Читаем Повседневная жизнь блокадного Ленинграда полностью

Отсутствие мыла старались восполнить щелочными средствами, которые оборачивали тряпками, но они сильно разъедали руки. Поскольку не хватало бинтов и марли, размачивали в растворах использованные гипсовые материалы, затем они простирывались. Не все нуждавшиеся имели костыли (особенно дефицитными стали детские костыли). Скудным был ассортимент медикаментов. В госпитале на Менделеевской линии раны приходилось коптить дымом. Не все были обеспечены теплой запасной одеждой, обувью, варежками, шерстяными носками{635}. В докладной записке военного отдела ГК ВКП(б) (март 1942 года) отмечалось, что в госпиталях «ухудшилось питание, прекратилась стирка и смена белья, бойцы не обмывались, появилась среди раненых и больных вшивость, упало санитарное состояние… (прекращение работы уборных, умывальников и т. д.)»{636}. А.Н. Болдырев в начале 1942 года видел в одном из госпиталей, считавшемся лучшим в городе, уборную, загаженную «в навал, холодную»{637}.

Положение в госпиталях и больницах начало меняться со второй половины весны 1942 года. Связано это было во многом с улучшением питания в городе и ремонтом водопроводов, использованием деревянных заборов и домов в качестве дров для отопления больниц и госпиталей, а также с эвакуацией в тыл тяжелобольных, которых не могли вывезти из города до открытия ледовой трассы. Нельзя не отметить и шефскую помощь предприятий, школ и учреждений. Шефская работа имела свои спады и подъемы, обусловленные положением в городе, но даже и в «смертное время» она не прекращалась. Отдавали или шили теплую одежду для больных, собирали подарки, посуду (ее ле хватало в больницах). Пациентам читали книги и газеты, помогали писать письма. Дети порой давали концерты{638}. Их часто видели в госпиталях в сентябре—октябре 1942 года. «Иногда нам дают несложную работу: скручивать бинты, делать тампоны.
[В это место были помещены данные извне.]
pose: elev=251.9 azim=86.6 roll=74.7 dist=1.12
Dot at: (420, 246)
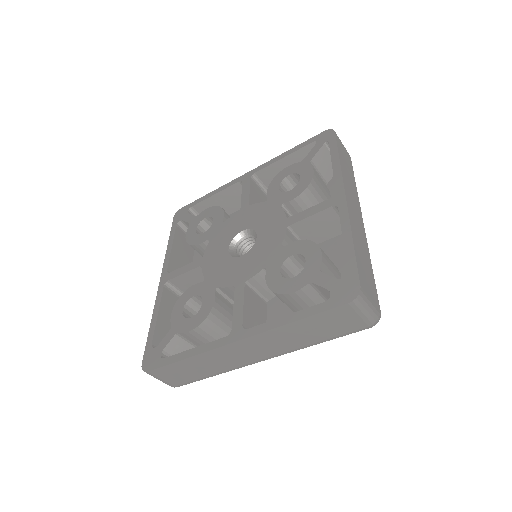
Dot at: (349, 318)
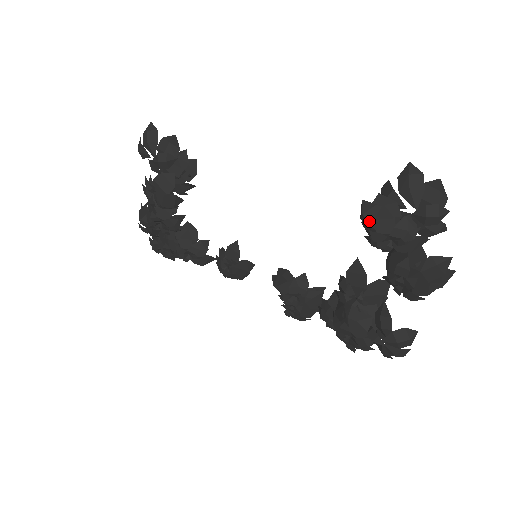
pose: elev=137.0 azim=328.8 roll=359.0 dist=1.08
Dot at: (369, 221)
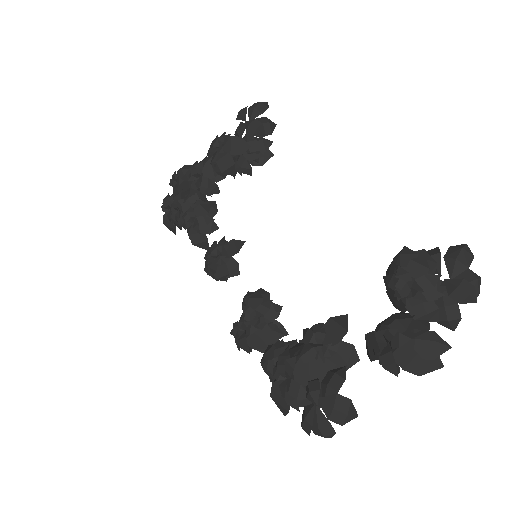
Dot at: (402, 262)
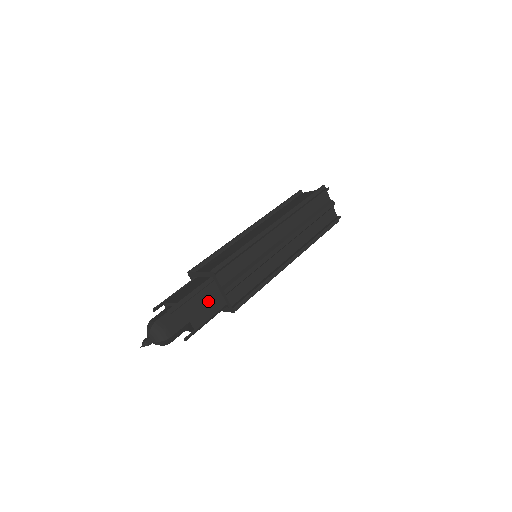
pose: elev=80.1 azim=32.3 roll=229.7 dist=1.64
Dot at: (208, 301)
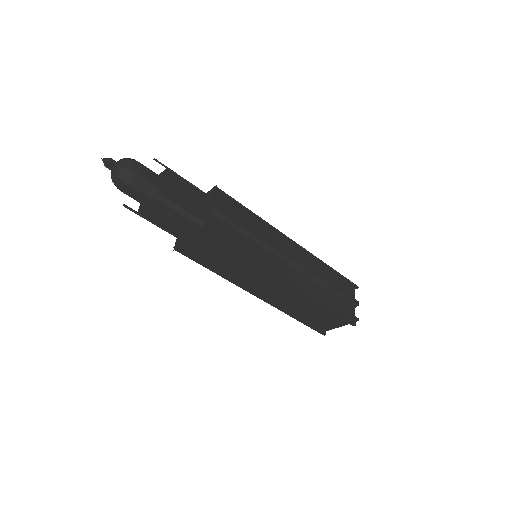
Dot at: (192, 199)
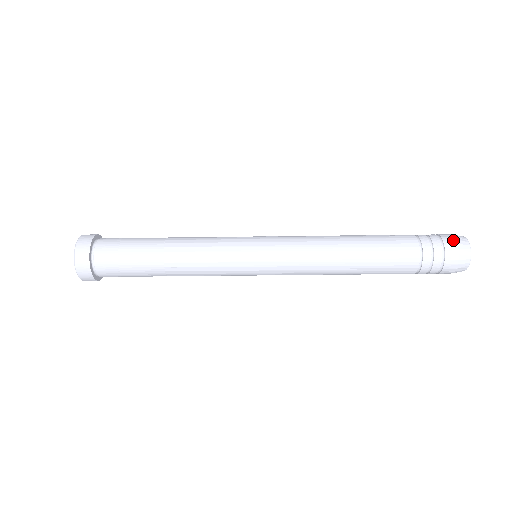
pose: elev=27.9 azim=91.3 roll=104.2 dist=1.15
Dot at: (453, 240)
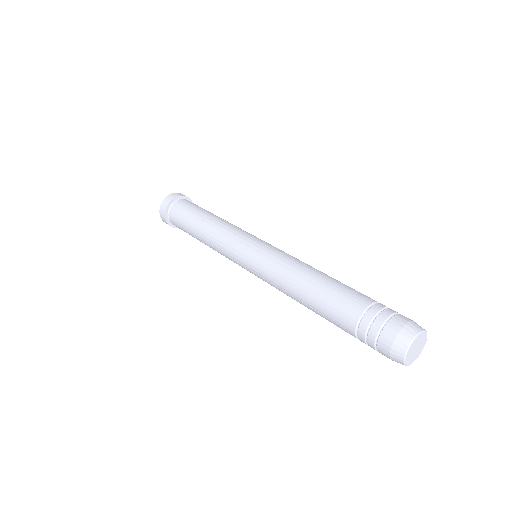
Dot at: (389, 341)
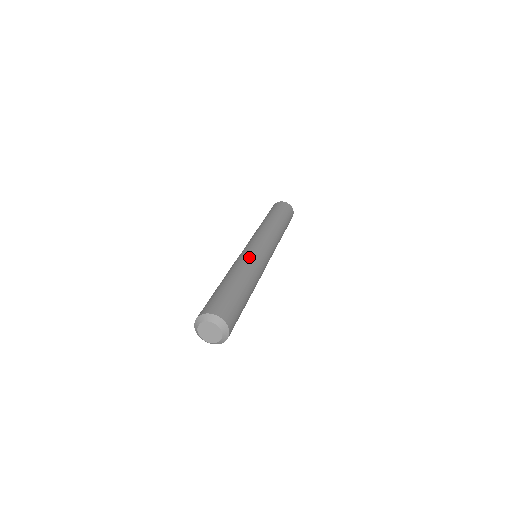
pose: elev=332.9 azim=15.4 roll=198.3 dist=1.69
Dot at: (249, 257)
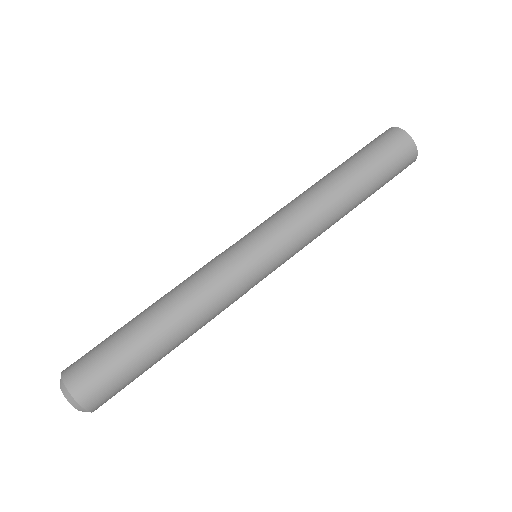
Dot at: (220, 289)
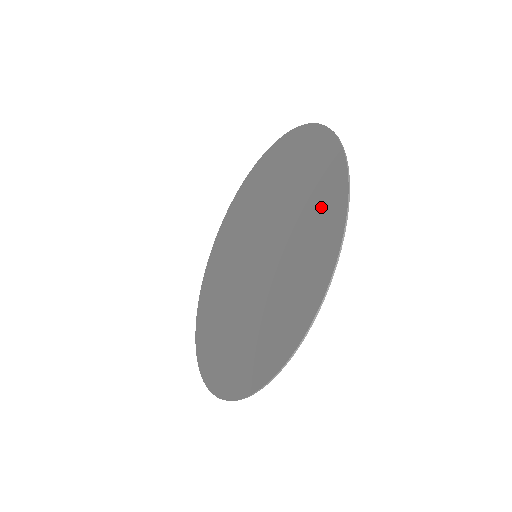
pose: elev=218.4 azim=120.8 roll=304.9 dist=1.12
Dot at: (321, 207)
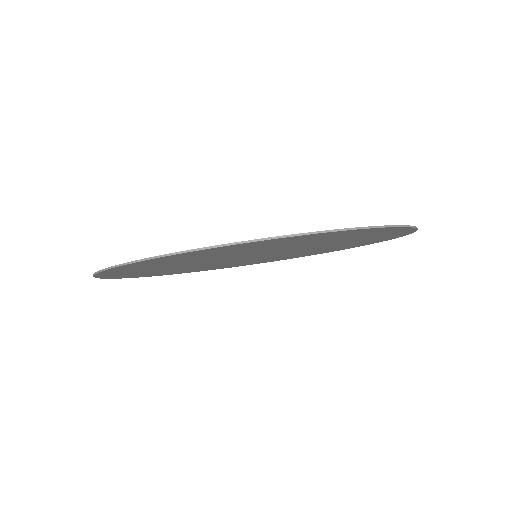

Один раз мыли посуду», — вспоминала школьница Г. К Зимницкая{639}. К госпиталям весной 1942 года было «прикреплено» 351 городское предприятие. На них создавались бригады, которые помогали убирать палаты, стирать белье{640}; летом 1942 года обязали предприятия отдавать часть урожая с их огородов лечебным учреждениям. Конечно, при этом не могло не возникнуть трений, — как вспоминала директор фабрики «Светоч» А.П. Алексеева, «когда мы делили урожай, мы даже с госпиталем ссорились… хотели им дать поменьше картофеля»{641}. Это объяснимо, все были голодны и, наверное, делились с другими людьми порой неохотно, — но делились и отдавали продукты, хотя и не без колебаний. И несли из домов свою посуду и, будучи сами истощенными, мыли полы. Особо хочется отметить помощь прихожан и священнослужителей. Никто не принуждал их к оказанию шефской помощи, но и они, движимые чувством милосердия и сострадания, как могли пытались смягчить муки несчастных людей, пытавшихся выжить в больницах и госпиталях. Около ста полотенец, бинты, теплая одежда были собраны приходом Спасо-Преображенского собора и переданы в больницы и госпитали{642}.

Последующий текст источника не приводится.